Insights from GRACE Satellites on Global Water Resources

May 5, 2023 9:00 AM

Presenter

Bridget Scanlon, Ph.D.
Senior Research Scientist
Bureau of Economic Geology
Jackson School of Geosciences
The University of Texas at Austin

Description

Two decades of GRACE (Gravity Recovery and Climate Experiment) satellite data provide detailed insights into our understanding of global hydrology. GRACE satellites measure variations in Earth’s gravity which are controlled mostly by water storage changes, such as those related to droughts, floods, ice melting, and human water use. The vertically integrated land total water storage (TWS) variations monitored by GRACE include surface water, soil moisture, and groundwater. GRACE is like a scale in the sky, providing the big picture, and ideal for spatiotemporal variability in land water storage.

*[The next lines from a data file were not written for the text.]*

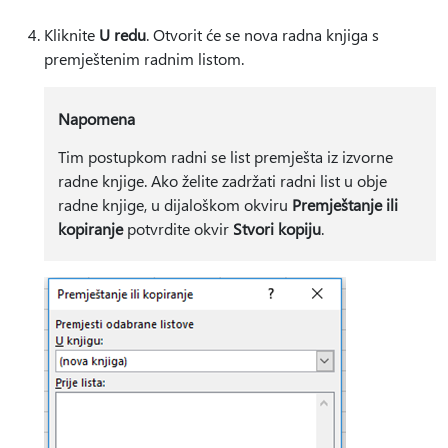
Kliknite
U redu
. Otvorit će se nova radna knjiga s
premještenim radnim listom.
Napomena
Tim postupkom radni se list premješta iz izvorne
radne knjige. Ako želite zadržati radni list u obje
radne knjige, u dijaloškom okviru
Premještanje ili
kopiranje
potvrdite okvir
Stvori kopiju
.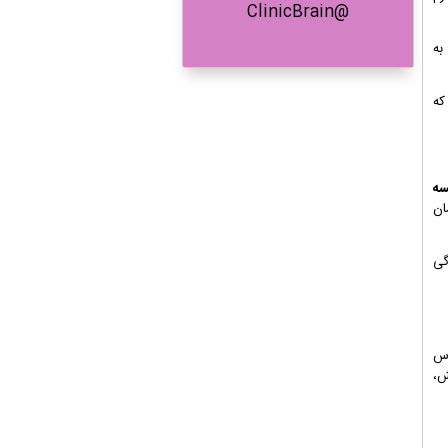
@ClinicBrain
به
که
 حدود 40 جلسه
ان
گی
اس
ش،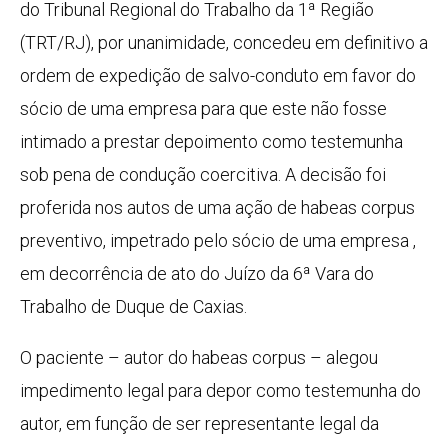
do Tribunal Regional do Trabalho da 1ª Região
(TRT/RJ), por unanimidade, concedeu em definitivo a
ordem de expedição de salvo-conduto em favor do
sócio de uma empresa para que este não fosse
intimado a prestar depoimento como testemunha
sob pena de condução coercitiva. A decisão foi
proferida nos autos de uma ação de habeas corpus
preventivo, impetrado pelo sócio de uma empresa ,
em decorrência de ato do Juízo da 6ª Vara do
Trabalho de Duque de Caxias.
O paciente – autor do habeas corpus – alegou
impedimento legal para depor como testemunha do
autor, em função de ser representante legal da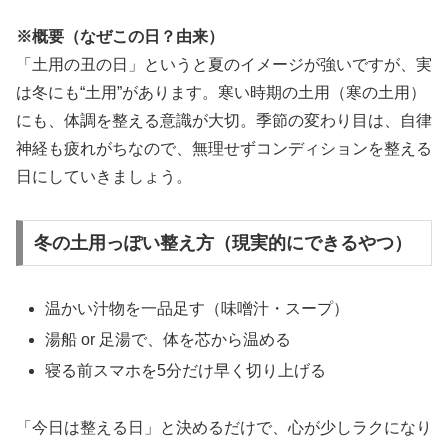
※概要（なぜこの日？由来）
「土用の丑の日」というと夏のイメージが強いですが、実
は冬にも“土用”があります。寒い時期の土用（寒の土用）
にも、体調を整える意識が大切。季節の変わり目は、自律
神経も疲れがちなので、無理せずコンディションを整える
日にしていきましょう。
冬の土用っぽい整え方（現実的にできるやつ）
温かい汁物を一品足す（味噌汁・スープ）
湯船 or 足湯で、体を芯から温める
寝る前スマホを5分だけ早く切り上げる
「今日は整える日」と決めるだけで、心が少しラクになり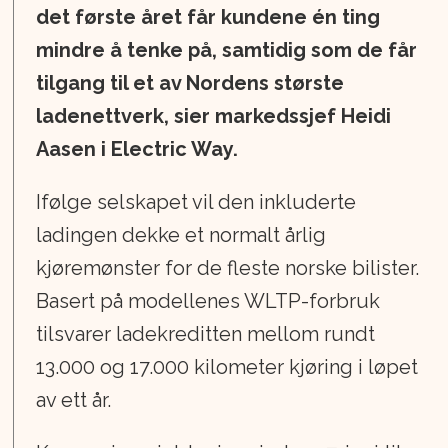
det første året får kundene én ting
mindre å tenke på, samtidig som de får
tilgang til et av Nordens største
ladenettverk, sier markedssjef Heidi
Aasen i Electric Way.
Ifølge selskapet vil den inkluderte
ladingen dekke et normalt årlig
kjøremønster for de fleste norske bilister.
Basert på modellenes WLTP-forbruk
tilsvarer ladekreditten mellom rundt
13.000 og 17.000 kilometer kjøring i løpet
av ett år.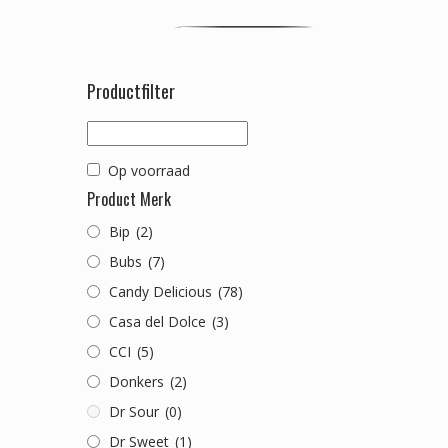
Productfilter
Op voorraad
Product Merk
Bip
(2)
Bubs
(7)
Candy Delicious
(78)
Casa del Dolce
(3)
CCI
(5)
Donkers
(2)
Dr Sour
(0)
Dr Sweet
(1)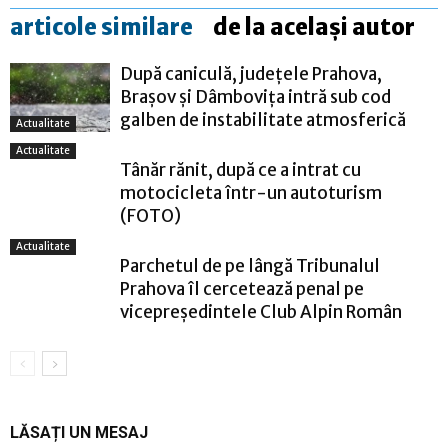
articole similare
de la același autor
După caniculă, județele Prahova,
Brașov și Dâmbovița intră sub cod
galben de instabilitate atmosferică
Actualitate
Actualitate
Tânăr rănit, după ce a intrat cu
motocicleta într-un autoturism
(FOTO)
Actualitate
Parchetul de pe lângă Tribunalul
Prahova îl cercetează penal pe
vicepreședintele Club Alpin Român
LĂSAȚI UN MESAJ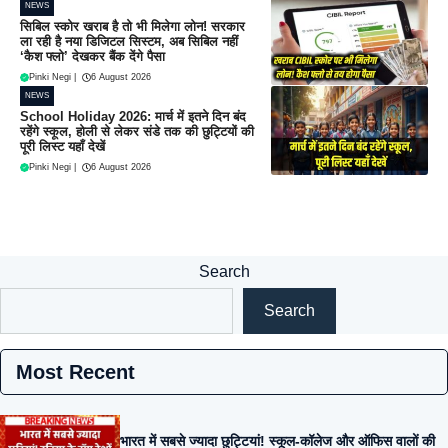
NEWS
सिबिल स्कोर खराब है तो भी मिलेगा लोन! सरकार
ला रही है नया डिजिटल सिस्टम, अब सिबिल नहीं
‘कैश फ्लो’ देखकर बैंक देंगे पैसा
Pinki Negi
|
6 August 2026
NEWS
School Holiday 2026: मार्च में इतने दिन बंद
रहेंगे स्कूल, होली से लेकर संडे तक की छुट्टियों की
पूरी लिस्ट यहाँ देखें
Pinki Negi
|
6 August 2026
Search
Search
Most Recent
भारत में सबसे ज्यादा छुट्टियां! स्कूल-कॉलेज और ऑफिस वालों की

Attribution analysis of GRACE water storage variability to human and climate drivers has greatly advanced over time. GRACE satellites were the first to show large scale groundwater depletion in the IndoGangetic Basin. Interpretation of GRACE water storage has improved by integrating additional data on human intervention (e.g., groundwater pumping, water use, land use change) and climate drivers (e.g., precipitation, drought indices).  Some basins show combined effects of human intervention amplifying or dampening climate effects. Recent studies show the value of ground-based monitoring and regional modeling to provide long-term context for GRACE data with large scale net increases in water storage in the IndoGangetic Basin and Northwest US over the past century. The visual power of GRACE data helped communicate water storage variability to the public and influence water policy in many regions, including India and the US.